— Может быть, — не стал отрицать предположение Варахи полковник. — Предупреди жену и сына о некоторой осторожности. В этом деле лучше перестраховаться, — тут же успокоил. — Ну, до завтра.
Пожав и даже для бодрости встряхнув руку подполковника, Моржаретов поднялся к себе в кабинет. Оглядел разложенные по стопочкам и папкам бумаги. Можно ли будет дождаться когда-нибудь момента, когда стол окажется чист? Наверное, подобное возможно в том случае, если занимаешься каким-то одним делом. А когда их — от нефти до подстраховки собственных сотрудников, а в промежутке — банковские операции, посредническая деятельность, специальные расследования, розыск, валютное законодательство, страховые компании — словом, все, чем наградил нас рынок и что легло на плечи оперативного управления!
Набрал номер Глебыча. Тот, на удивление, оказался на месте.
— Ну что?
Интересовал и связывал их на данный момент лишь Соломатин.
— А как насчет освободить из-под стражи?
— «Мера пресечения отменяется, когда в ней отпадает дальнейшая необходимость, или изменяется на более мягкую, когда это вызывается обстоятельствами дела», — зачитал на память Глебов статью из Уголовно-процессуального кодекса.
— Бюрократ ты, — дал оценку своему другу Моржаретов.
— От такого же слышу. Как медичка и поясничка?
— В рифму. Скоро Маяковским станешь.
— Да не о том речь.
— А я — о том. А ежели ты про курс лечения, то мне бы найти врача, который освобождает шею от всяких вводных.

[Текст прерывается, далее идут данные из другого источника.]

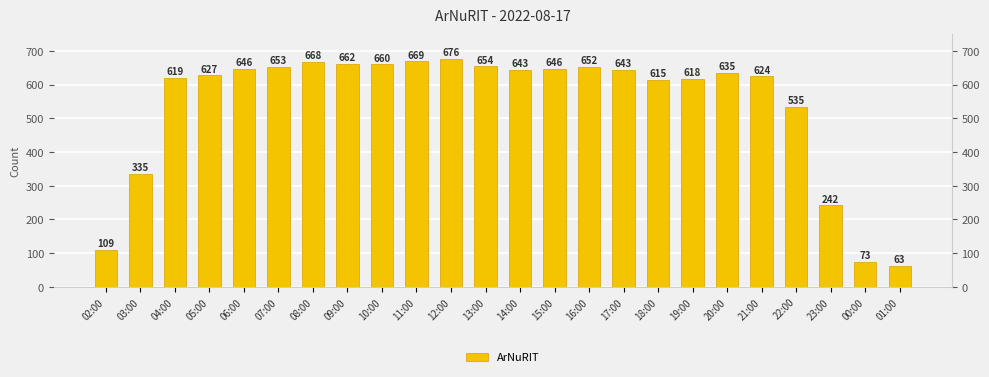

What is the change in value from 05:00 to 09:00?

+35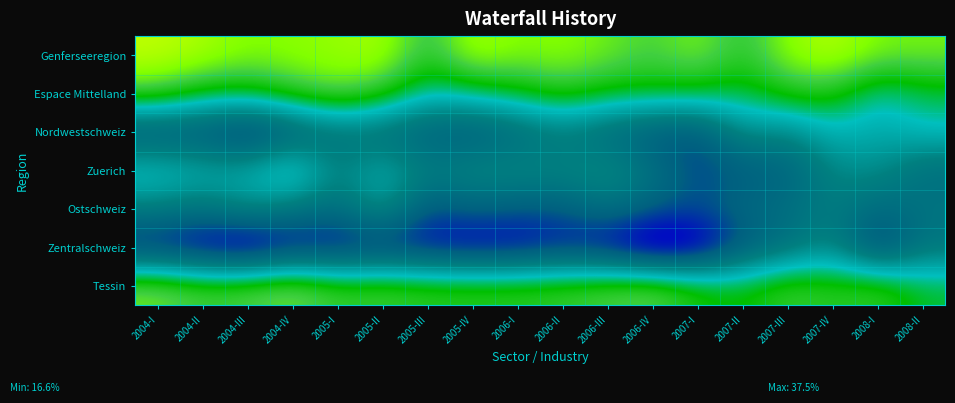

Which has a higher value, 2004-III or 2005-II?

2005-II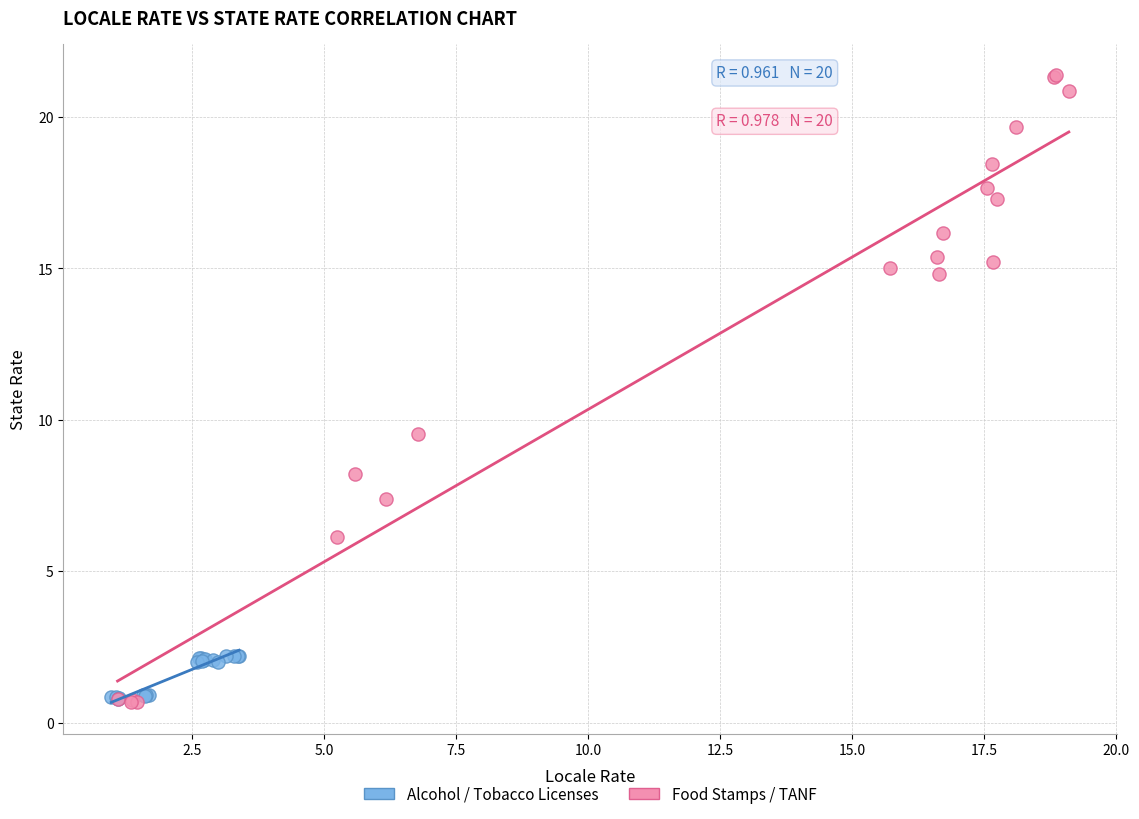

Which series has the widest spread of Y values?

Food Stamps / TANF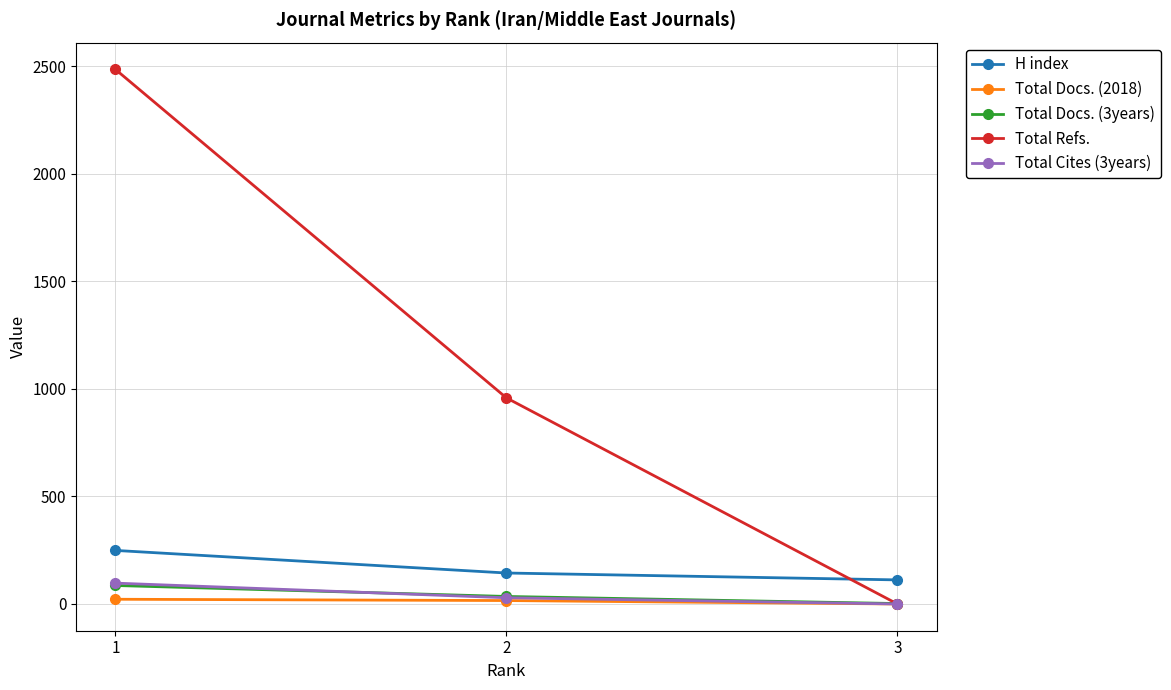

Does the chart have visible grid lines?

Yes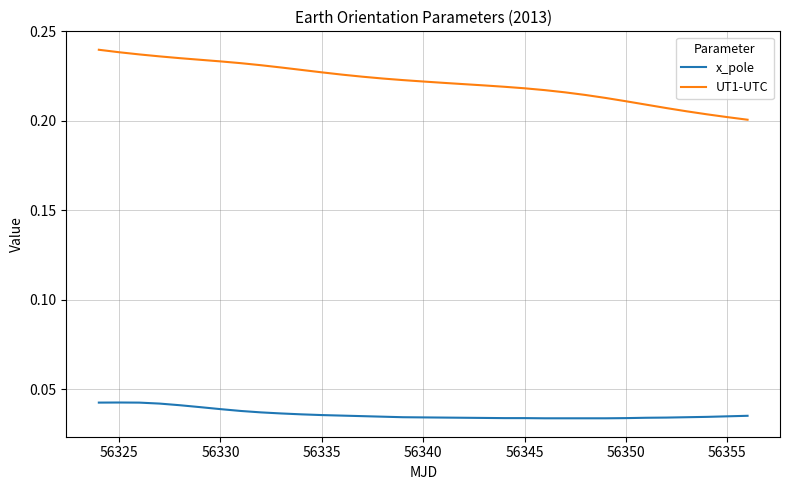

List the series in order of their peak value, highest first.

UT1-UTC, x_pole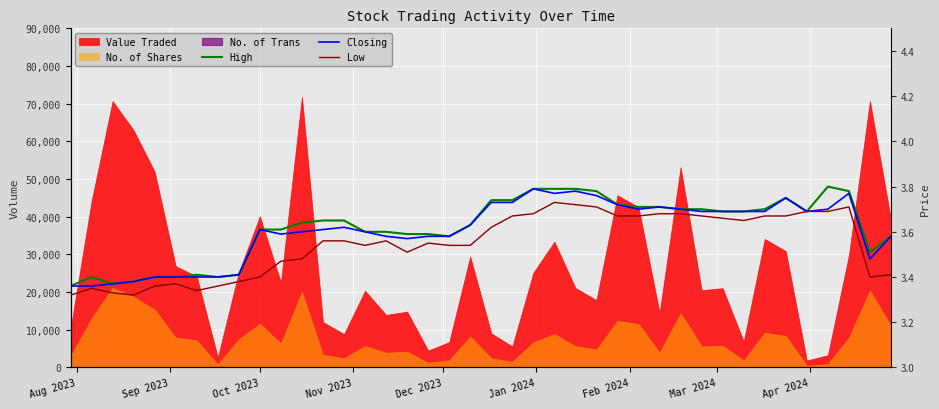

Where is Closing nearest to the value 3?

Aug 2023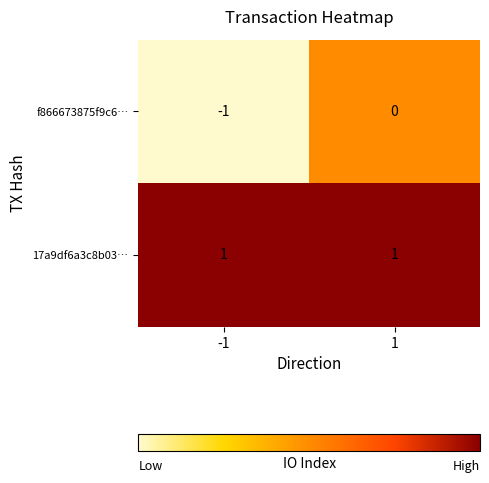

What is the maximum value shown in the chart?

1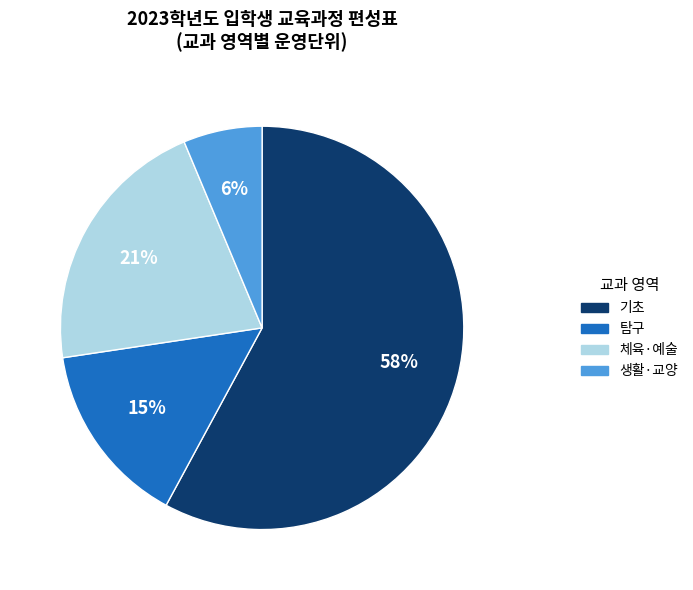

To the nearest percent, what is the average slice percentage?

25%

— Э-э, брат, тут тебе нужно к Михаилу Ножкину. Помнишь у него: «А на кладбище все спокойненько…» Или в крайнем случае возвращайся обратно к нам. Здесь так навалят на эту шею, что думать о ней просто не будет времени.

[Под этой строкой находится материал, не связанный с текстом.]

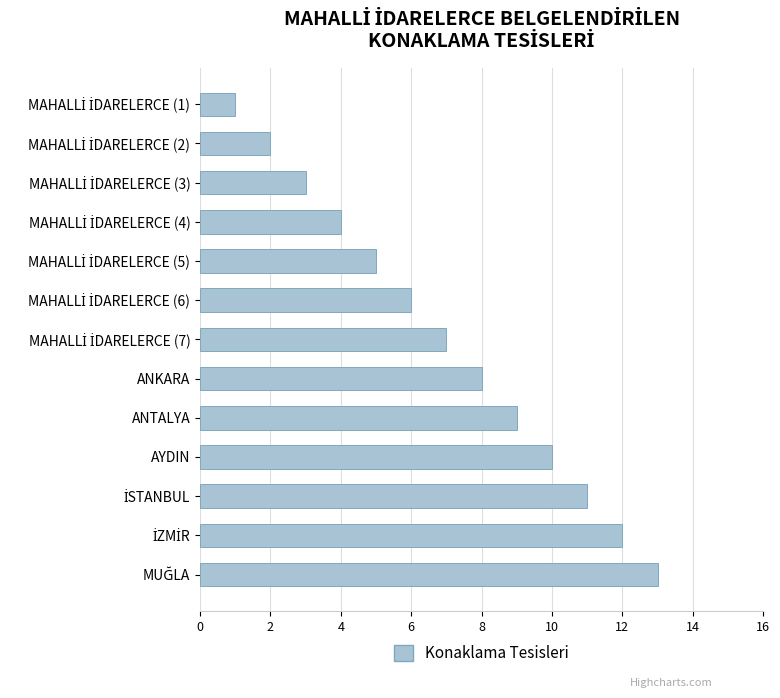

Between ANTALYA and ANKARA, which is larger?

ANTALYA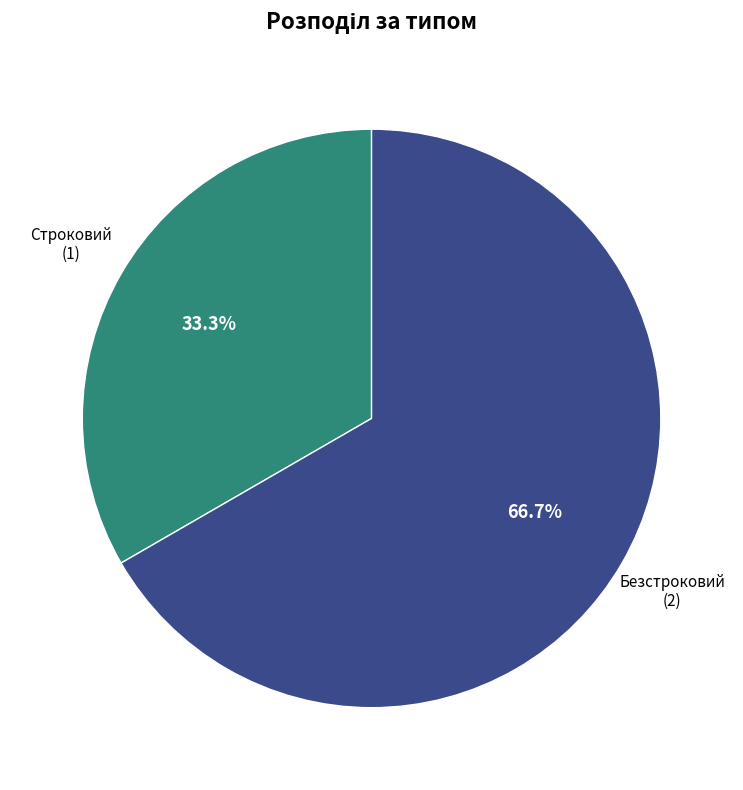

How many slices are in this pie chart?

2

— Поговорили, — закончил разговор Моржаретов.
— Поговорили, — попрощался и Глебов.
Соломатин, еще чуть ли не вчера возмущавшийся законами, по которым освободили террористов, теперь сам питал надежду попасть под один из пунктов, разрешающих во время следствия находиться на свободе.
Он ничуть не сомневался, что вся провокация против него — результат встречи с Иваном во время перехвата списков. А вот один Черевач действовал или совместо с Буслаевым — его уже, собственно, не интересовало. Захотелось другого — увидеть Ивана. Приехать к нему и посмотреть в глаза. И все! Приехать и посмотреть. Приехать и посмотреть. Свобода нужна только для этого.

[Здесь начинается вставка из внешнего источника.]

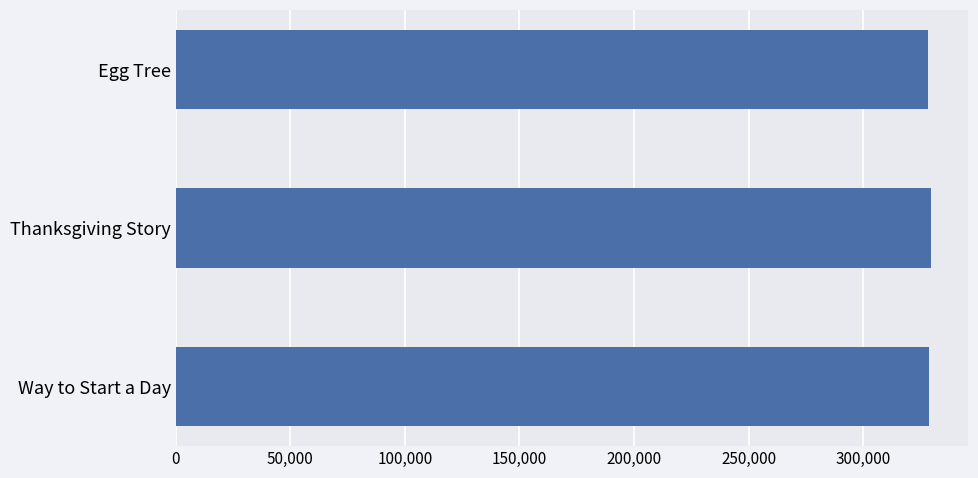

What is the value of the 3rd bar from the top?

328715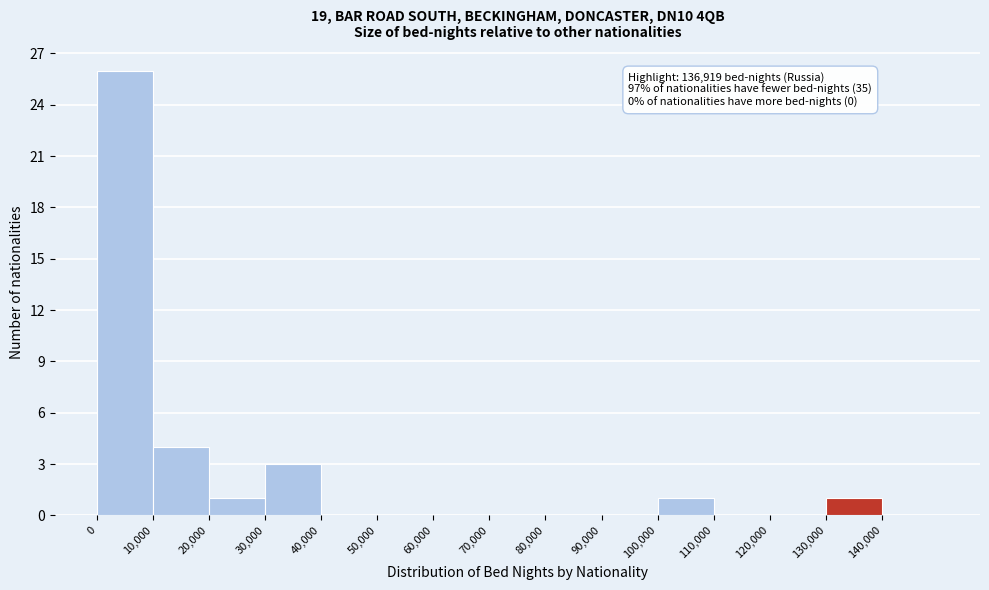

Over which range of the x-axis is the bar tallest?

0 to 10000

Сокамерником оказался, видимо, такой же не причастный к событию, навешенному на него, и потому ничего не понимающий молоденький парнишка. Забившись в угол, он затравленно озирался по сторонам, вздрагивая при каждом звуке. Попытка Бориса вывести его из этого состояния успехом не увенчалась, да и что было лезть к другому, когда своего хватало через край.